Congress passed the Mental Health Parity and Addiction Equity Act in 2008, requiring insurers to cover mental illness and substance abuse treatment on an equal basis with physical ailments. The law, which passed with substantial bipartisan support, was supposed to eliminate two-tiered systems for co-pays, deductibles, and treatment limitations.
The 2008 law does not require health insurance plans to offer behavioral health coverage, although if they do, it must be on par with benefits provided for medical and surgical care. The ACA does require that all health plans sold on the new health care exchanges eventually offer mental health coverage. Those plans will then be required to observe the federal parity act.
Nineteen years later, we still have no rules and therefore no enforcement… Americans are being denied their rights under the federal parity law.-Myles B. Schlam
The problem, behavioral health advocates say, is that more than six years after President George W. Bush signed the parity bill into law, the Obama administration has yet to complete the federal rules that would enable states to enforce it. As a result, behavioral health may actually have fallen further behind since passage of the law.
In May of 2014, the U.S. Government Accountability Office (GAO) released a report showing that health insurance plans have actually increased the number of exclusions for mental health and addiction treatments since the law was enacted. In 2010 and 2011, for example, 15 percent of the plans surveyed by the GAO were excluding residential mental health, a significant increase from 2008. It took 12 years to pass the Parity Act of 2008, which was originally introduced to the House in 1996. Nineteen years later, we still have no rules and therefore no enforcement. As a result, hundreds of thousands of Americans are being denied their rights under the federal parity law.
Right now, there are no regulations telling the insurance companies how to comply. A law without rules isn’t worth the paper it’s written on. That means that insurance companies can continue to do business as usual. While the law looks good in theory, reality is another story. Without specific requirements spelled out by federal rules, it is very difficult to push insurers to observe parity. Also, without clear-cut guidelines, it is more difficult to make arguments about whether the criteria the insurers are using pass muster or not.
…there are no regulations telling the insurance companies how to comply. A law without rules isn’t worth the paper it’s written on.-Myles B. Schlam
Due to a lack of specificity in the federal laws, enforcement has also been lacking in some states. Other states, including Connecticut, Maryland, Maine, Oregon, and Vermont, have enacted strong laws to beef up coverage of behavioral health, but those statutes do not cover all health insurance plans, including those issued by the many large employers that insure their own workers. Some other states, including Florida, have said they won’t enforce the federal parity law unless their own states pass identical legislation.
The broad outlines of what parity will look like are relatively clear: Insurance companies are not permitted to impose more restrictive spending limits on mental health or addiction benefits than they impose on medical and surgical benefits. They are not able to limit the frequency or duration of mental health treatment more severely than for other forms of care, nor are they allowed to separate deductibles and more restrictive authorization rules.
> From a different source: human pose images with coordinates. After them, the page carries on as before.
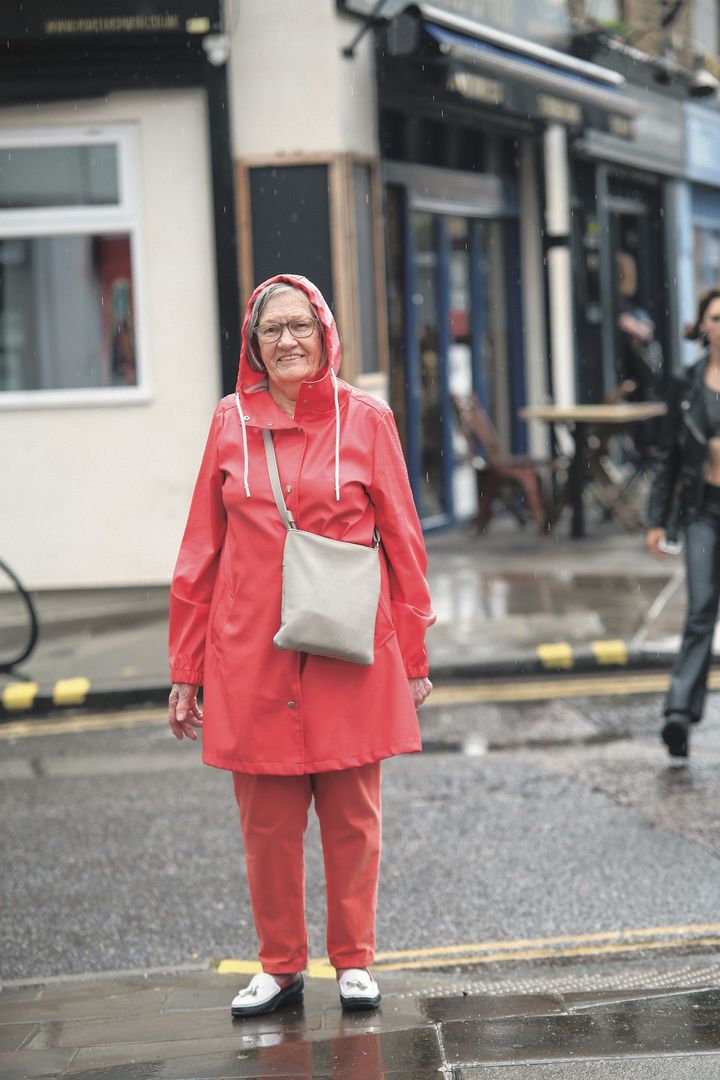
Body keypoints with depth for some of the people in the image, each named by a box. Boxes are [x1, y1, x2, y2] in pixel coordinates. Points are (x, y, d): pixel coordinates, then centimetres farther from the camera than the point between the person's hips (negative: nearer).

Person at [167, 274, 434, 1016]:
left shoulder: (364, 419, 1)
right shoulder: (231, 423, 5)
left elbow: (402, 539, 5)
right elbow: (201, 550, 7)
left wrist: (412, 656, 3)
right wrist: (186, 669, 6)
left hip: (349, 652, -1)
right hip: (252, 655, 1)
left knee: (352, 815, 7)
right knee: (266, 822, 5)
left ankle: (354, 962, 20)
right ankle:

Substance abuse treatment advocates are particularly troubled by the requirement that people with addictions fail at lower levels of care before they are approved for more intensive treatments.-Myles B. Schlam
It is true that insurance companies have generally eliminated separate deductibles and scrapped unequal spending limits. However, they continue to disallow mental health and addiction treatments in non-hospital based facilities. They also continue to exclude types and levels of treatment for behavioral patients, while covering a full range of treatments for medical patients. In addition, behavioral health patients are often subject to reviews and criteria that are not required of patients on the medical and surgical side. Substance abuse treatment advocates are particularly troubled by the requirement that people with addictions fail at lower levels of care before they are approved for more intensive treatments. They say the “fail first” requirement would never be tolerated for medical and surgical patients. In practice, this means that a patient has to fail at the outpatient level before being given the opportunity for residential treatment.
In the end, this “first fail” requirement costs insurers more money than it would if they had just authorized the recommended residential treatment to begin with. There is also a questionable criteria used to determine “medical necessity.” For example, I have worked with multiple drug-addicted clients who were denied treatment under their health care plan because they had been in jail for a few days or more. The insurers concluded that a “medical necessity” did not exist because the person had already detoxed in jail and had not used in a few days.
Let that sink in for a minute…
This type of criteria flies in the face of the parity act, when a person is deemed to no longer need addiction treatment because they have been in jail (presumably not using). It seems to ignore the fact that the substance abuse is usually the reason the person became incarcerated and without the proper treatment, that person will most likely recidivate, which in turn will cost the tax payers more money than if the person is properly treated from the onset.
More importantly, this decision can cost people their lives.